On Tuesday, NHL Central Scouting released its final rankings of the top skaters from North America and Europe who are eligible for June's 2014 entry draft.
Kingston Frontenacs forward Samuel Bennett remained the top North American pick from the midterm to the final rankings and Finland's Kasperi Kapanen did the same on the separate European rankings, but there were some significant prospects making big moves up the board.
While the draft order will not be determined until after the NHL playoffs, here are the four best players who gained the most ground between the midterm and final ranks.
Kevin Fiala, Center, Sweden (Midterm Rank: 11, Final Rank: 3)
Fiala hails from Switzerland but has competed most recently in Sweden. As The Hockey News' Ryan Kennedy observed, Fiala powered his team, HV71, "into the Swedish League quarterfinal by beating Leksand in a play-in series ... with four points in three games." One scout even labeled Fiala "an artist."
Though he missed the kick save in the inset photo, teams are not pursuing Fiala for his defense. It's his stick-handling and instincts on offense that have NHL front offices salivating.
ESPN's Frank Provenzano and Corey Pronman have him at No. 25 in their April 2 mock draft (subscription required). They heaped praise on the Swiss' ability to be a facilitator:
Fiala is a really good passer with great hockey IQ, and this allows him to be dangerous because he doesn't seem to turn the puck over. Fiala can slow the game down well and push the pace through the neutral zone. On the power play, Fiala is the kind of player you want controlling the action.

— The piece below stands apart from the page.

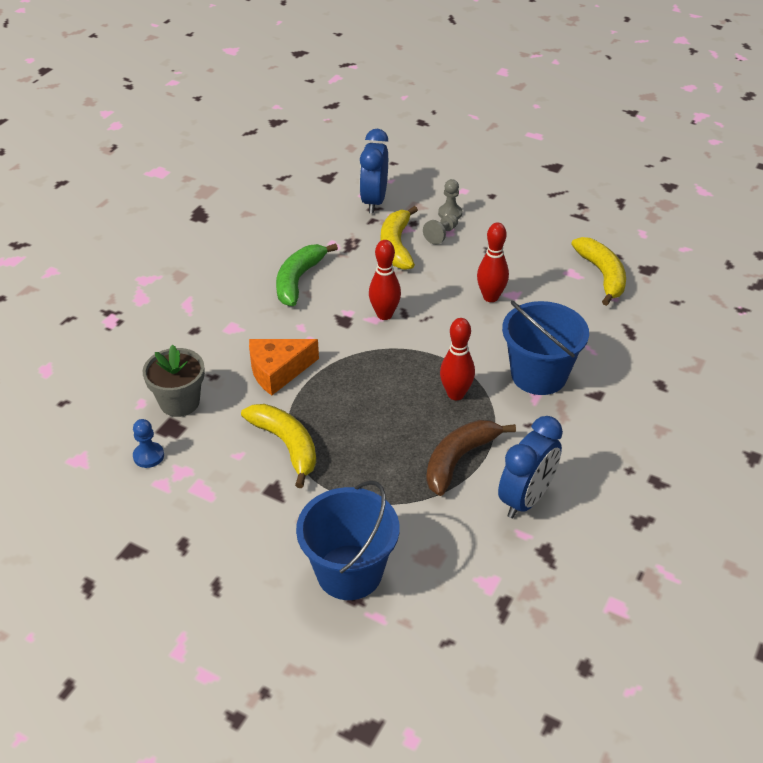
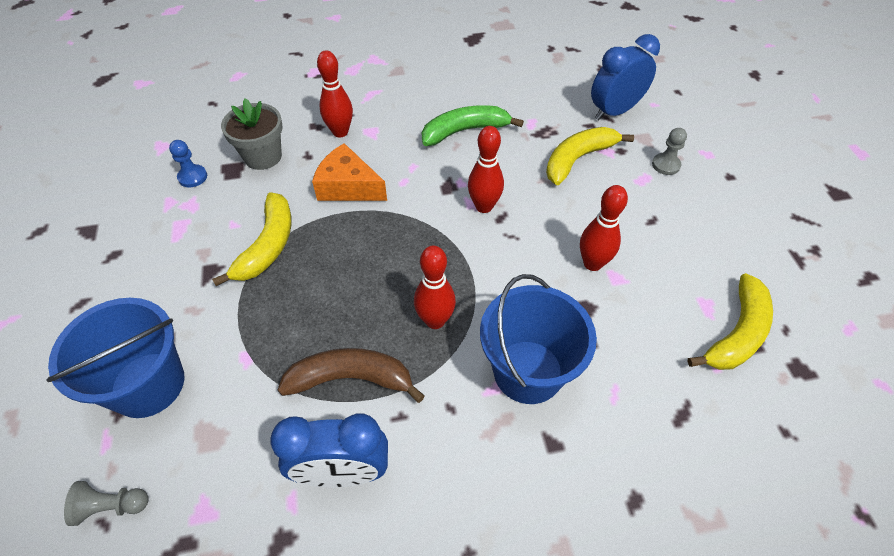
camera: 50 degrees right, 10 degrees up
(210, 344) = (340, 132): none -> red bowling pin
(441, 235) = (630, 177): grey pawn -> grey pawn (111, 506)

On a team with multiple scoring threats, Fiala sounds like a potent fit. He's a good thing in a small package at 5'9" and 178 pounds, but he's savvy enough to get rid of the puck before getting creamed.
Alex Tuch, Center/Right Wing, United States (Midterm Rank: 21, Final Rank: 12)
Tuch hails from Baldwinsville, N.Y., near Syracuse. He skates with the U.S. National Team Development Program based in Michigan. He helped seize a gold medal at the 2013 Under-17s World Hockey Challenge in Canada, and he looks destined to collect more hardware thanks to size and ability.
Tuch measures in at 6'4" and 213 pounds, meaning the huge young forward needs just a little more bulk to approach Eric Lindros proportions. Perhaps instead think of him more like Ryan Kesler, only bigger. Tuch is not a gifted skater, but his stick-handling ability is strong and he uses his hulking frame to shield the puck from defenders.
Tuch is bound to be an Eagle next season as he steeps himself in the dual pursuits of education and ice hockey. As he told The Hockey News, "I love Boston College, it was my dream school and I wanted to play for a winning program." Kudos to the kid, as he will get a valuable education there on the ice as well.
Nikolaj Ehlers, Left Wing, Canada (Midterm Rank: 22, Final Rank: 13)
Ehlers hails from Denmark, but he's been plying his trade up for Halifax in the Quebec Major Junior Hockey League. At 5'10" and 176 pounds, he a speedy little wing with a nose for the net.
Both NHL.com's Eastern Conference Scout Mock Draft and Provenzano and Pronman's ESPN mock have the Detroit Red Wings locking up Ehlers.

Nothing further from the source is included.